**Document excerpt:**
▬▬▬▬▬▬▬▬▬▬

# Hover Fly



## TCimages (Feb 22, 2008)




----------



## JimmyO (Feb 22, 2008)

WOWOWOWOWOW thats amazing!


----------



## niforpix (Feb 22, 2008)

Awesome shot!


----------



## Macroman (Feb 22, 2008)

nice shot TCI


----------



## Lyncca (Feb 22, 2008)

TC are you a photograper as your career or is it a side thing?  I won't use the word "professional" because you obviously are whether its part or full time


----------



## TCimages (Feb 22, 2008)

aww, thanks Lyncca. I appreciate that. It's just one of my many hobbies I really enjoy. You made my day!

thanks for all the other comments


----------



## lockwood81 (Feb 22, 2008)

Wow!!  Stunning, I thought I stumbled upon National Geographic...


----------



## TCimages (Feb 22, 2008)

lol.  THank YOU!


----------



## KOrmechea (Feb 23, 2008)

I like the colors of this guy.  

Cool shot.


----------



## TCimages (Feb 23, 2008)

Thanks


----------



## Antithesis (Feb 23, 2008)

Your macro shots are truly inspiring. They make me want a macro lens so bad, heh. Keep em coming, they are a joy to look at.


----------



## danir (Feb 25, 2008)

Fantastic as usual.

Dani.


----------



## neogfx (Feb 25, 2008)

Great image. Pin sharp detail on the whole insect, not so easily achieved when shooting this macro.
I find the daisy in the foreground a little distracting, but it's only a minor irritant.
Great job.


----------



## TCimages (Feb 25, 2008)

thanks for the comments


----------



## Lyncca (Feb 25, 2008)

Sooo, how close do you have to get to these critters to get their pictures? The answer could make it a no-go for me 



<----------- Girlie girl about bugs.


----------



## TCimages (Feb 26, 2008)

▬▬▬▬▬▬▬▬▬▬

**Input data:**
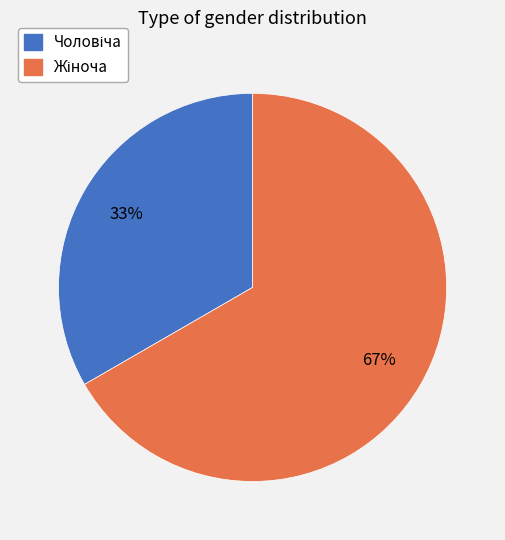

Count the number of slices in the pie.

2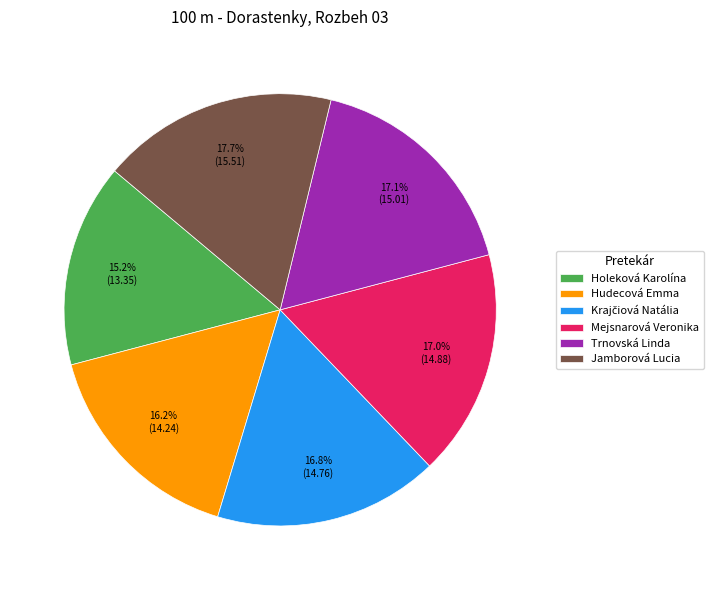

What percentage is NOT represented by Jamborová Lucia?

82.3%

▬▬▬▬▬▬▬▬▬▬

**Required work:**
1 > In the hover fly photo thread, how would you say this sentence in Spanish: "Your macro shots are truly inspiring."
2 > Answer these about the hover fly photo thread:
(a) What in the foreground did neogfx find a little distracting?
(b) What publication did lockwood81 say they thought they had stumbled upon?
(c) How did TCimages describe photography in the reply to Lyncca?
3 > Could you extend the hover fly photo thread, starting with the reply TCimages posts on Feb 26, 2008?

**Expected outputs:**
1 > Tus fotos macro son realmente inspiradoras.

2 >
(a) The daisy.
(b) National Geographic.
(c) As one of many hobbies TCimages really enjoys.

3 >
well, it depends.  On average within 6-10 inches.  You do have to get in the bushes with them tho.


----------



## NJMAN (Feb 27, 2008)

Lyncca said:


> TC are you a photograper as your career or is it a side thing? I won't use the word "professional" because you obviously are whether its part or full time


 
I agree, you are PRO in every sense of the word.  Excellent job as usual man! :thumbup: :thumbup:

NJ


----------



## Ann75 (Feb 27, 2008)

Wow, fantastic shot with amazing details and so close!  Beautiful composition with wonderful colors. Great work!

Greetings,
Ann


----------



## TCimages (Feb 28, 2008)

I'm certainly not a pro, but you guys sure make me feel like one.  Thank You!!!


----------



## 250Gimp (Feb 28, 2008)

Nice shot!!

Did you get that with your 100mm macro alone, or did you have to use tubes?


----------



## mdw (Feb 28, 2008)

Nice one! Crispy sharp!


----------



## TCimages (Feb 28, 2008)

250Gimp said:


> Nice shot!!
> 
> Did you get that with your 100mm macro alone, or did you have to use tubes?


 

Thanks again guys.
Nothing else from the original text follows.